Ambulance services may be private for-profit enterprises, private non-profit entities, municipally run, or volunteer services. In addition, ambulance service licensure is available at the Basic (BLS), Advanced Life Support (ALS) – Intermediate, Advanced Life Support (ALS) – Paramedic, and Critical Care Service levels.
EMS does not exist in isolation, but is integrated with other services and systems intended to maintain and enhance the community’s health and safety. EMS operates at the crossroads between health care, public health and public safety.
Since EMS providers work in the community, they are often the first to identify public health problems and issues. The emergence of significant health problems is often heralded by its arrival in the Emergency Department and it arrives via EMS. Since EMS providers respond to all kinds of emergencies and all kinds of hazards, they often work shoulder-to-shoulder with public safety colleagues in law enforcement and fire services. But their primary mission is emergency medical care.

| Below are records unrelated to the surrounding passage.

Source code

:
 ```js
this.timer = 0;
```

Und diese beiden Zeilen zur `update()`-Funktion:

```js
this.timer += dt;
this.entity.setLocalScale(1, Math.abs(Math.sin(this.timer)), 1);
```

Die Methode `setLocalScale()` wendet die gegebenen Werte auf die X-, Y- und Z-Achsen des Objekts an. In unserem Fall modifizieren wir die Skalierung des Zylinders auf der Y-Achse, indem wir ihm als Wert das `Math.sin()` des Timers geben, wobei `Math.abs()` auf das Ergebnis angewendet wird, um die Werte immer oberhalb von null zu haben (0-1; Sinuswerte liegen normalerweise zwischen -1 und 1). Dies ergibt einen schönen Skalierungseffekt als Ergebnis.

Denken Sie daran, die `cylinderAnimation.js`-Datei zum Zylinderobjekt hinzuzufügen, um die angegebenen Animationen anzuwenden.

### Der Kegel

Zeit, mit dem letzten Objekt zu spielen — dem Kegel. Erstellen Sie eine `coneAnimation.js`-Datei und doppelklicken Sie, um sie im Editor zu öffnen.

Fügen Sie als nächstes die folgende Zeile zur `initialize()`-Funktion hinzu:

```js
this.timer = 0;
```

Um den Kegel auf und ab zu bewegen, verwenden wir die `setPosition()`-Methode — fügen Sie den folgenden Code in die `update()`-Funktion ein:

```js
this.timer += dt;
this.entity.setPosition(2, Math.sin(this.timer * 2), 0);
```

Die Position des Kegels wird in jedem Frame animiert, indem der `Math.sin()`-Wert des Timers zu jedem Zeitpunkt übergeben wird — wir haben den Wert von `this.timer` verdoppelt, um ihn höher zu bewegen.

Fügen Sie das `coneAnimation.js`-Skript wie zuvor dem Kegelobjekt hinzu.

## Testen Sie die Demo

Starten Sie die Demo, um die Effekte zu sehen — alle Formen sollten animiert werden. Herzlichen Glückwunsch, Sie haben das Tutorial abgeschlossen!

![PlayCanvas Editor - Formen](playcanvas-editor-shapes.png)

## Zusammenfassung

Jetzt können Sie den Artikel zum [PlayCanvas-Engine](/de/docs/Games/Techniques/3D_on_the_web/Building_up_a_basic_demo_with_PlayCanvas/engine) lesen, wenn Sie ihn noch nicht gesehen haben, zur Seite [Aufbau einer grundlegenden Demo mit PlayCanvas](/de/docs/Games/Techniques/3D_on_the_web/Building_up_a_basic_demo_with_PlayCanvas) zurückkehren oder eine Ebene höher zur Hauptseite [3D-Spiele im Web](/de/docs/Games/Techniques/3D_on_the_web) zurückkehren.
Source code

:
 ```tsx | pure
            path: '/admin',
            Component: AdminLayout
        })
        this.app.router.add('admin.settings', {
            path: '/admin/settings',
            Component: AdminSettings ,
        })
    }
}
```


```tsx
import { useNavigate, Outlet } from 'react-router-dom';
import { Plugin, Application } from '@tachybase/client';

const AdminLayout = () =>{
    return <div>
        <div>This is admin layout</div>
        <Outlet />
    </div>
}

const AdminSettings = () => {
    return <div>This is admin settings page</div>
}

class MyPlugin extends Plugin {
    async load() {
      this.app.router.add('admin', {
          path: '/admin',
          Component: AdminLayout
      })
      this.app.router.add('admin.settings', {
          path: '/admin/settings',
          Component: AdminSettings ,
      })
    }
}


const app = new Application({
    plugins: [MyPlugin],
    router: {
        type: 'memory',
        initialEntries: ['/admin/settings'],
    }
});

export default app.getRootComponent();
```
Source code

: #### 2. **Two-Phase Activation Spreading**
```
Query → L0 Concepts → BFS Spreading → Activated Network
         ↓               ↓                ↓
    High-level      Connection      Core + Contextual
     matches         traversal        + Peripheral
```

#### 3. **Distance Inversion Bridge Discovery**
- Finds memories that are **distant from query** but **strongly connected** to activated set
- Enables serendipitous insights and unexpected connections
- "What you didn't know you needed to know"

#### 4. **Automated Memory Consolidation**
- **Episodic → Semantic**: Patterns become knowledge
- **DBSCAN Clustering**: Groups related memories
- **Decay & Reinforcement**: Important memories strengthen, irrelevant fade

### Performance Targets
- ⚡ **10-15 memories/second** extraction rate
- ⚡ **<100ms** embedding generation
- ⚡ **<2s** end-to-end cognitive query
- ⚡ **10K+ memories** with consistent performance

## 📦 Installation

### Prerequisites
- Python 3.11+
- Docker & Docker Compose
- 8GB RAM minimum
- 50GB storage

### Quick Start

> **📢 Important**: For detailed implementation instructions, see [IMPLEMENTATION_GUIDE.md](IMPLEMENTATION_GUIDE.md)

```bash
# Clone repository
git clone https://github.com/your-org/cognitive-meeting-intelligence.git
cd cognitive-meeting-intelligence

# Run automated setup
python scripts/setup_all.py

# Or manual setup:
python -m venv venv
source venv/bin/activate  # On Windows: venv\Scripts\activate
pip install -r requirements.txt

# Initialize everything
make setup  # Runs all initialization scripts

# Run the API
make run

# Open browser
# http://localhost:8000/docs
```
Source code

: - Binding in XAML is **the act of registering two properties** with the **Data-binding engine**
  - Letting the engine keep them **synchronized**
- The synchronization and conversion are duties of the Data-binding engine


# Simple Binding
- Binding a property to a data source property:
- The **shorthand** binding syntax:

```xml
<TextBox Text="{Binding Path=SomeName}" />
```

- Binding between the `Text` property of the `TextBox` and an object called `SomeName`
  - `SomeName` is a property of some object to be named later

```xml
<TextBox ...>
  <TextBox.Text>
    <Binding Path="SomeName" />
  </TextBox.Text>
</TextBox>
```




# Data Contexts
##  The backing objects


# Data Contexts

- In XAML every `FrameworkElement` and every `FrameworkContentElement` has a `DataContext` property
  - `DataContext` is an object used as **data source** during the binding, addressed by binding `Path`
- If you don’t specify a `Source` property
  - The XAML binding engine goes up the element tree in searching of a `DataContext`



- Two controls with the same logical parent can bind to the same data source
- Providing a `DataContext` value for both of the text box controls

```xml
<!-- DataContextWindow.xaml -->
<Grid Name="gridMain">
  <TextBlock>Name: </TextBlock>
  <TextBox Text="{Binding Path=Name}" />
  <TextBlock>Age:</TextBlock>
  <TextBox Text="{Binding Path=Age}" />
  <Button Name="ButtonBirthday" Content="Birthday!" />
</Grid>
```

The Central Medical Emergency Direction (CMED) center coordinates notification and dispatch of required agencies and resources, including notification of hospitals. The Northeast EMS Region III CMED center, located at the Lawrence General Hospital, is the communications link between ambulances and hospitals, providing an effective communications system for EMS field operations, on-line medical control and management of mass casualty/disaster incidents in Region 3. (Please see http://www.neems.org/cmed.html for further details.)
Local public health departments are notified in events where a public health threat exists. CMED is a resource that will be used to assist the Region 3 HMCC, but it will not take direction from the Region 3 HMCC.
In Region 3, there are 73 EMS organizations at last count.